Une sensibilisation qui fait également son entrée légale dans le champ de la RSE (Responsabilité Sociétale des Entreprises) avec une information sur les différentes initiatives de la société pour réduire le gaspillage.


Par conséquent, cette loi au quatre articles devrait avoir de très bons impacts sur notre société. Et malgré cette limitation légale au 400 m2, cela entrainera, on l’espère, globalement un esprit d’entraide solidaire et d’anti-gaspillage. Un nouveau mode de consommation où chaque denrée alimentaire trouvera une nouvelle vie après son passage au sein des grandes distributions.

La France est le pays le plus volontariste en matière de lutte contre le gaspillage alimentaire. Nous devons donc désormais être un appui pour l’Union Européenne qui se devrait d’évoluer également en ce sens.
Un appel solennel est alors lancé à François Hollande et surtout à Jean-Claude Junker, Président de la Commission Européenne, pour que cette loi « puisse être déclinée au niveau européen ».

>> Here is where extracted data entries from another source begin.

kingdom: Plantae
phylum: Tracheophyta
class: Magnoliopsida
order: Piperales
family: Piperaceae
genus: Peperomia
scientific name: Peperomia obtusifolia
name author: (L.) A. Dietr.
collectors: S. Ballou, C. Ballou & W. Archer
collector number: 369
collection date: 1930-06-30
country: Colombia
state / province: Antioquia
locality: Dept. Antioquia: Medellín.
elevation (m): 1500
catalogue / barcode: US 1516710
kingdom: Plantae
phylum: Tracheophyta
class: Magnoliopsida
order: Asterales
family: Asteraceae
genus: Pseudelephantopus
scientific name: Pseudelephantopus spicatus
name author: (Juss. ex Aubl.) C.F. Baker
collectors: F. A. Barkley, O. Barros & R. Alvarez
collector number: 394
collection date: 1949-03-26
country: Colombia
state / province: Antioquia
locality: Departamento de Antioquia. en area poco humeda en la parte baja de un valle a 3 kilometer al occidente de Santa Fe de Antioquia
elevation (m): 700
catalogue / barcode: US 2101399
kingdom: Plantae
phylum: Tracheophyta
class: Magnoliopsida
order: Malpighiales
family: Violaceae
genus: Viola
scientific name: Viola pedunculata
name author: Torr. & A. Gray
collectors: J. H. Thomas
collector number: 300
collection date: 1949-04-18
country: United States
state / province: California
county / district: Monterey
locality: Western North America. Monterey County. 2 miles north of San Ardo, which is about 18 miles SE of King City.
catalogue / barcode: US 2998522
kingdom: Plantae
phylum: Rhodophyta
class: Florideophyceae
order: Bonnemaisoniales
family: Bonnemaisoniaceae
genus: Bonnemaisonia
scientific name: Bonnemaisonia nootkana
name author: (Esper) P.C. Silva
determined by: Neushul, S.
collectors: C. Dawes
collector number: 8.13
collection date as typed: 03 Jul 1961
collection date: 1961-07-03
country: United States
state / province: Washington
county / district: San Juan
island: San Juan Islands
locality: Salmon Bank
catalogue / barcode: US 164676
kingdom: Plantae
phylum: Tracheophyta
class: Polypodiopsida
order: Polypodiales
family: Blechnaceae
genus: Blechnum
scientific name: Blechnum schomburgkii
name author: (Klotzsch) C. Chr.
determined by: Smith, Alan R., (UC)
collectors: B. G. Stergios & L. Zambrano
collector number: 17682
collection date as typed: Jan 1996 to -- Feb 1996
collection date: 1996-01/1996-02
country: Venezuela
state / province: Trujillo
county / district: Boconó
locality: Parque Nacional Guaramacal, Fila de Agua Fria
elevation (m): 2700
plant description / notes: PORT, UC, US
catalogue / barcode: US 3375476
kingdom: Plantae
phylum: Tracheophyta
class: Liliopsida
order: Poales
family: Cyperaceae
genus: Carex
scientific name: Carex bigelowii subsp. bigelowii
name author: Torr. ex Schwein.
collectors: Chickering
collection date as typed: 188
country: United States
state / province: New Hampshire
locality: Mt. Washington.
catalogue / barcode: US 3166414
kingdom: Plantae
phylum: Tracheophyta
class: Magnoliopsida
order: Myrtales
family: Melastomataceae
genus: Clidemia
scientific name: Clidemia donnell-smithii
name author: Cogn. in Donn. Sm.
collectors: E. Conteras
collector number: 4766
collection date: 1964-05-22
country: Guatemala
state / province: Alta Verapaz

Selon Guillaume Garot, « lutter contre le gaspillage alimentaire, c’est retrouver son pouvoir d’achat. Mais c’est également faire le choix d’une société plus solidaire et plus responsable, car il n’est plus acceptable de jeter de la nourriture lorsque tant d’êtres humains dépendent de l’aide alimentaire pour vivre », voire meurent de faim au sein de notre pays et partout dans le monde.

La lutte contre le gaspillage alimentaire est dorénavant une vérité légale. Il est donc temps qu’elle s’inscrire de manière réelle et durable dans nos modes de vie.